Here are the biggest ways the cost of hunger hurts us:
- Lost productivity as a result of hunger’s impact on kids’ and young adults’ education: The CAP report estimates that hunger resulted in lost-productivity costs of $19.3 billion in 2010. These costs occur because food-insecure students miss school or drop out of school to work. High school dropouts earn $260,000 less over a career compared to high school graduates or those with a GED.
- More expensive public education: Children from food-insecure households are 50 percent more likely to miss school days, twice as likely to be suspended, and 50 percent as likely to have to repeat a grade.
- Avoidable healthcare costs: Hunger-related healthcare costs for 2010 are estimated at a $130.5 billion tab paid by Americans.
“Putting a dollar value on this helps people understand the magnitude of the problem,” Donald S. Shepard, a co-author of the CAP report and professor at the Schneider Institutes for Health Policy, Brandeis University, tells TakePart. “People with food insecurity are at increased risk of a whole host of serious problems, such as depression and, ironically, obesity. The nature of our country’s food insecurity problem is different than food insecurity in other nations.”

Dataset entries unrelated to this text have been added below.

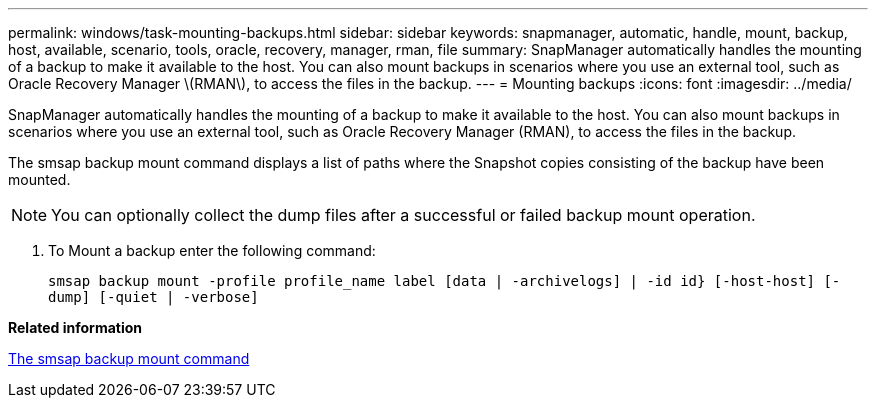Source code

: ---
permalink: windows/task-mounting-backups.html
sidebar: sidebar
keywords: snapmanager, automatic, handle, mount, backup, host, available, scenario, tools, oracle, recovery, manager, rman, file
summary: SnapManager automatically handles the mounting of a backup to make it available to the host. You can also mount backups in scenarios where you use an external tool, such as Oracle Recovery Manager \(RMAN\), to access the files in the backup.
---
= Mounting backups
:icons: font
:imagesdir: ../media/

[.lead]
SnapManager automatically handles the mounting of a backup to make it available to the host. You can also mount backups in scenarios where you use an external tool, such as Oracle Recovery Manager (RMAN), to access the files in the backup.

The smsap backup mount command displays a list of paths where the Snapshot copies consisting of the backup have been mounted.

NOTE: You can optionally collect the dump files after a successful or failed backup mount operation.

. To Mount a backup enter the following command:
+
`smsap backup mount -profile profile_name label [data | -archivelogs] | -id id} [-host-host] [-dump] [-quiet | -verbose]`

*Related information*

xref:reference-the-smosmsapbackup-mount-command.adoc[The smsap backup mount command]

Some other ways that being hungry affects health and drives up costs:
- Higher risk of mental health disorders
- Higher risk of iron deficiency and other nutritional deficiencies
- More headaches, stomachaches, respiratory illnesses, and hospitalizations
- More missed work time
- More deaths from premature infants (due to poor nutrition in pregnancy)
- A greater likelihood of being unable to keep up with household responsibilities (which may require paid workers or relatives or friends to step in to help)
The toll on the nation is also reflected in the charities that devote time and resources to fighting hunger: $17.8 billion in 2010. According to a study released by Feeding America in 2010, emergency food programs, such as food banks, served 37 million people. Costs include the annual operating cost of food pantries, kitchens, and shelters, including payroll and volunteers’ time but not the value of the food.
“We have a safety net system of food banks and soup kitchens that try to mitigate the adverse impact of hunger,” Shepard says. “But it’s a kind of patchwork system. It uses up substantial donations from individuals and from companies that generously make the food available. If we didn’t have food insecurity, those charitable activities could go elsewhere.”
Perhaps most shocking is that the total cost to the nation in hunger does not even include the $94 billion price tag of the Supplemental Nutrition Assistance Program (SNAP).
“SNAP makes a very important contribution,” Shepard says. “Without it, the problem would be worse. But data by the U.S. Department of Agriculture shows that despite the government program, there is still a very substantial number of people facing food insecurity.”
Solutions to food insecurity should rely on a mix of federal policies that improve economic conditions, such as raising the wages of the lowest-wage earners and increasing access to full-time employment, the report suggests. “In part, food insecurity is a symptom of economic malaise,” Shepard says. “The country is unfortunately still in an economic slowdown. This is one of the symptoms of it. One important solution is that whatever steps we can take to get the economy moving will help reduce this problem.”
Where you surprised to see how big the impact of hunger is on the U.S.? What do you the best solutions are to lower rates of “food insecurity”?